--- Try it ---
Copy out every one of these records word for word, leaving out the pictures.

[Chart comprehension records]
*** Block opens ***

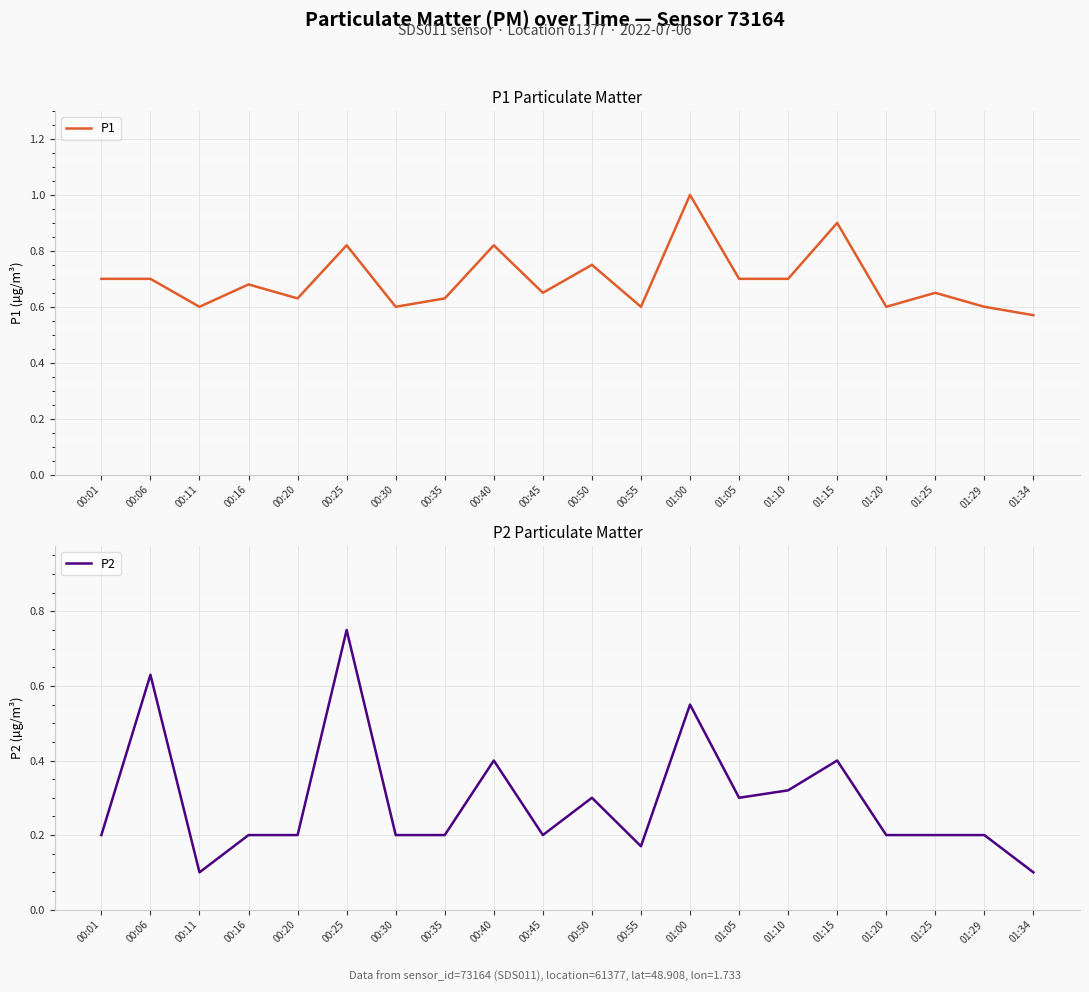

Reading right to left, list all the values displayed in this chart.

P1: 0.6	0.6	0.7	0.6	0.9	0.7	0.7	1.0	0.6	0.8	0.7	0.8	0.6	0.6	0.8	0.6	0.7	0.6	0.7	0.7
P2: 0.1	0.2	0.2	0.2	0.4	0.3	0.3	0.6	0.2	0.3	0.2	0.4	0.2	0.2	0.8	0.2	0.2	0.1	0.6	0.2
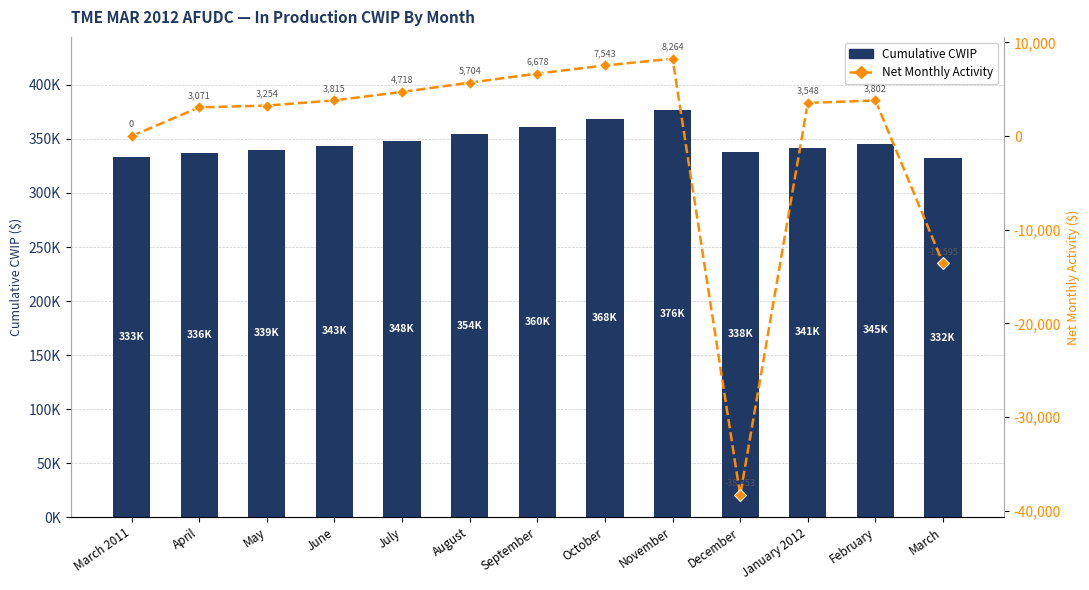

What is the sum of all Net Monthly Activity values?

-1552.3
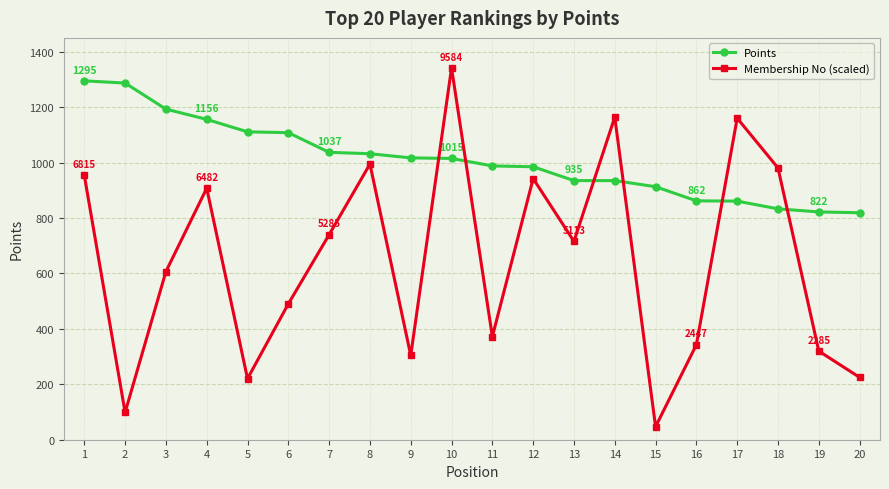

Is this an area chart (filled region under the line)?

No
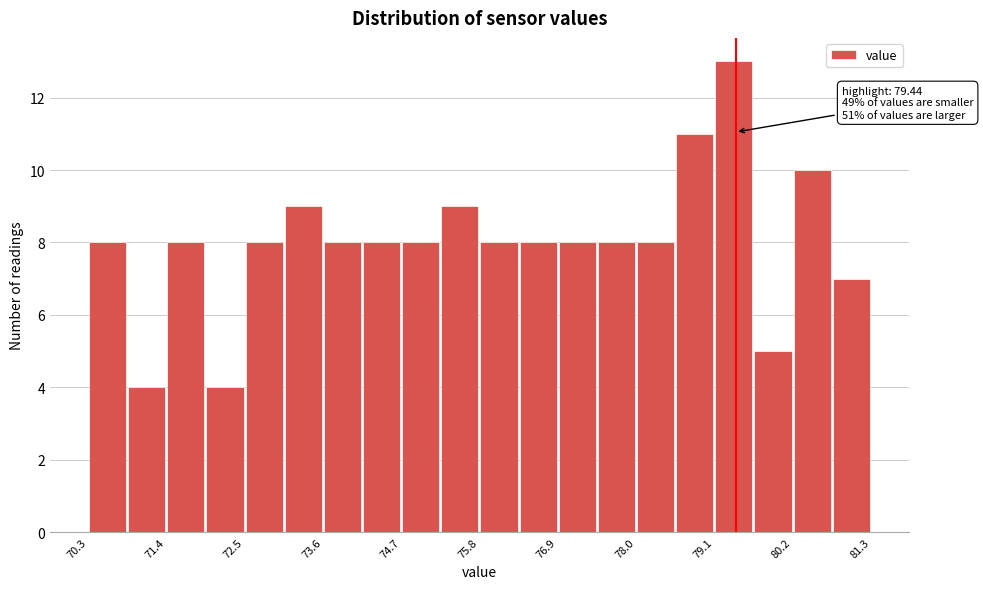

Around what value on the x-axis is the tallest bar? Give the approximate position of its centre, as read against the axis.

79.4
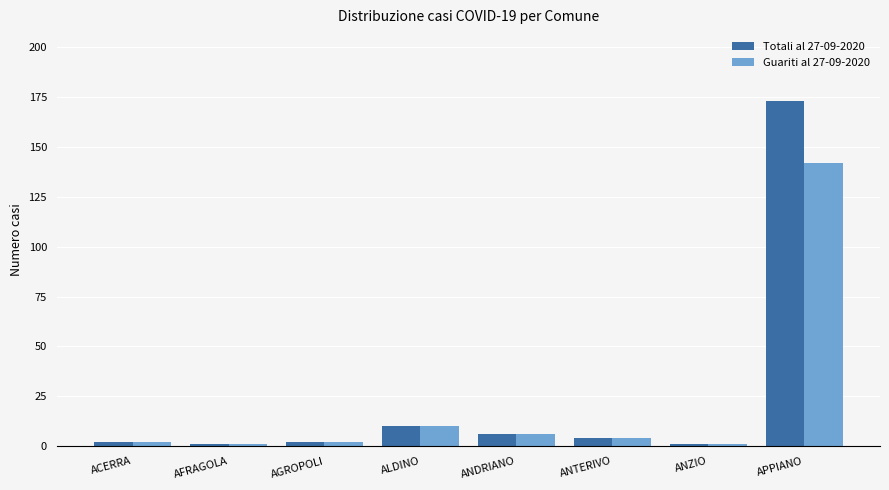

Rank the series by their maximum value, from highest to lowest.

Totali al 27-09-2020, Guariti al 27-09-2020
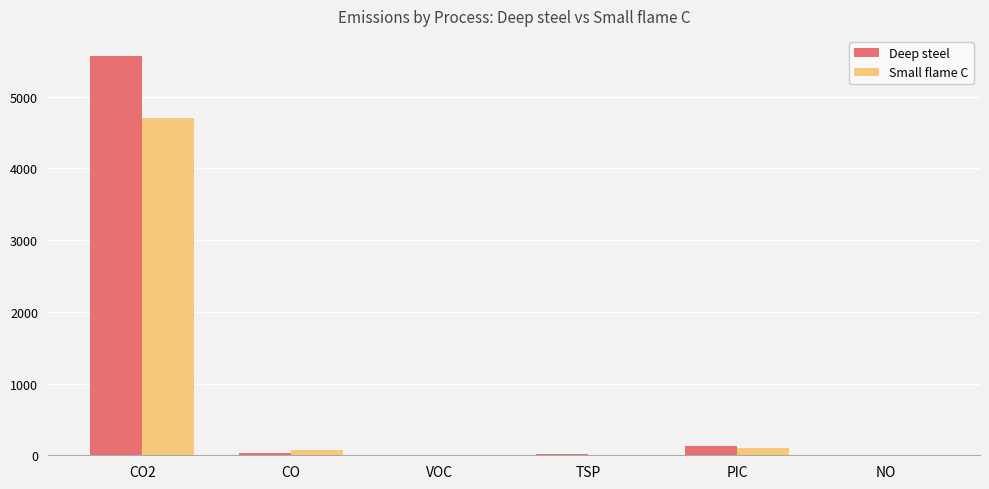

What is the sum of all Small flame C values?

4895.0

*** Block closes ***

--- Expected output ---
Reading right to left, list all the values displayed in this chart.

P1: 0.6	0.6	0.7	0.6	0.9	0.7	0.7	1.0	0.6	0.8	0.7	0.8	0.6	0.6	0.8	0.6	0.7	0.6	0.7	0.7
P2: 0.1	0.2	0.2	0.2	0.4	0.3	0.3	0.6	0.2	0.3	0.2	0.4	0.2	0.2	0.8	0.2	0.2	0.1	0.6	0.2

What is the sum of all Net Monthly Activity values?

-1552.3

Is this an area chart (filled region under the line)?

No

Around what value on the x-axis is the tallest bar? Give the approximate position of its centre, as read against the axis.

79.4

Rank the series by their maximum value, from highest to lowest.

Totali al 27-09-2020, Guariti al 27-09-2020

What is the sum of all Small flame C values?

4895.0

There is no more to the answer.